ASSIGNED TASK: Where an entry contains a picture, omit the picture and repeat the rest exactly.

(Page segmentation data)
* * *
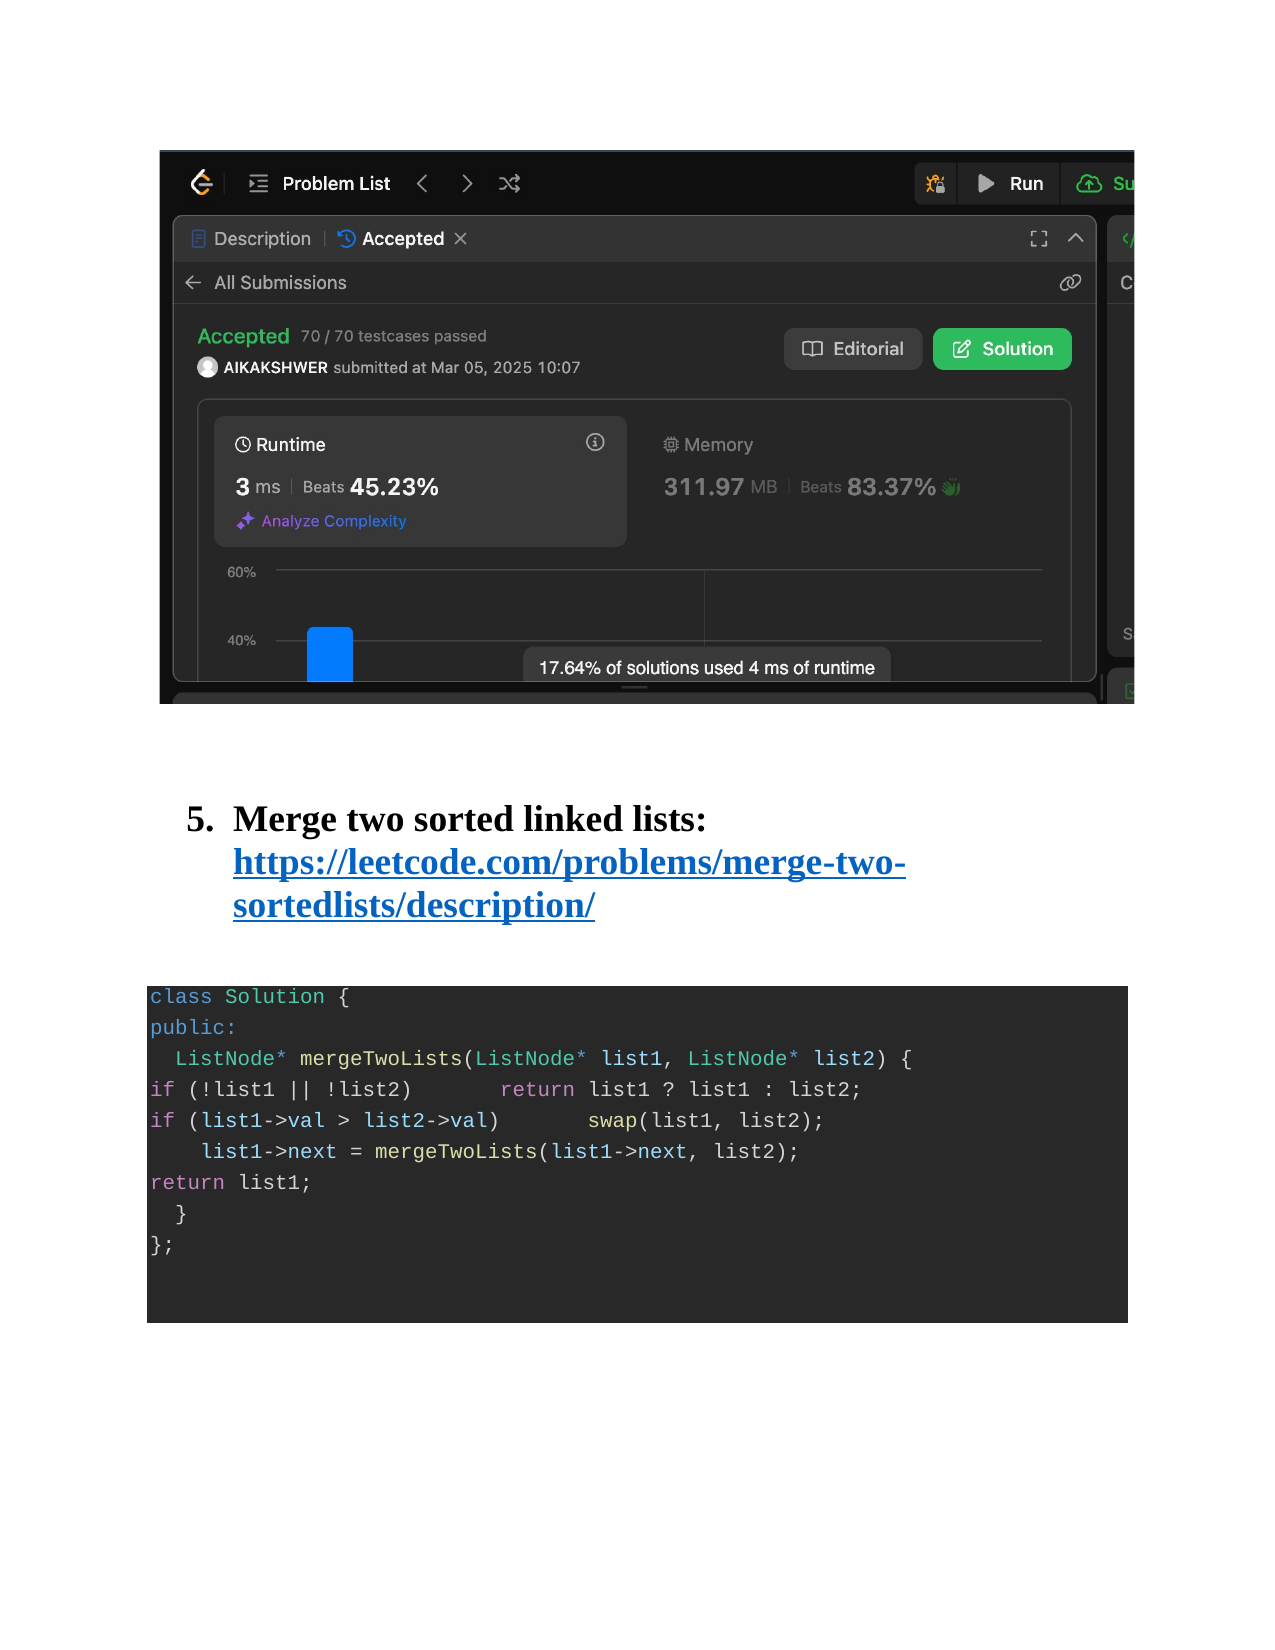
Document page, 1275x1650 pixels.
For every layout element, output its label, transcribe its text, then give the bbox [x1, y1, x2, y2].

picture [159, 150, 1135, 704]
table_header class Solution { public: ListNode* mergeTwoLists(ListNode* list1, ListNode* list2) { if (!list1 || !list2) return list1 ? list1 : list2; if (list1->val > list2->val) swap(list1, list2); list1->next = mergeTwoLists(list1->next, list2); return list1; } }; [147, 986, 1128, 1323]
list Merge two sorted linked lists: https://leetcode.com/problems/merge-two-sortedlists/description/ [186, 798, 1096, 926]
* * *
TASK OUTPUT:
Document page, 1275x1650 pixels.
For every layout element, output its label, transcribe its text, then give the bbox [x1, y1, x2, y2].

picture [159, 150, 1135, 704]
table_header class Solution { public: ListNode* mergeTwoLists(ListNode* list1, ListNode* list2) { if (!list1 || !list2) return list1 ? list1 : list2; if (list1->val > list2->val) swap(list1, list2); list1->next = mergeTwoLists(list1->next, list2); return list1; } }; [147, 986, 1128, 1323]
list Merge two sorted linked lists: https://leetcode.com/problems/merge-two-sortedlists/description/ [186, 798, 1096, 926]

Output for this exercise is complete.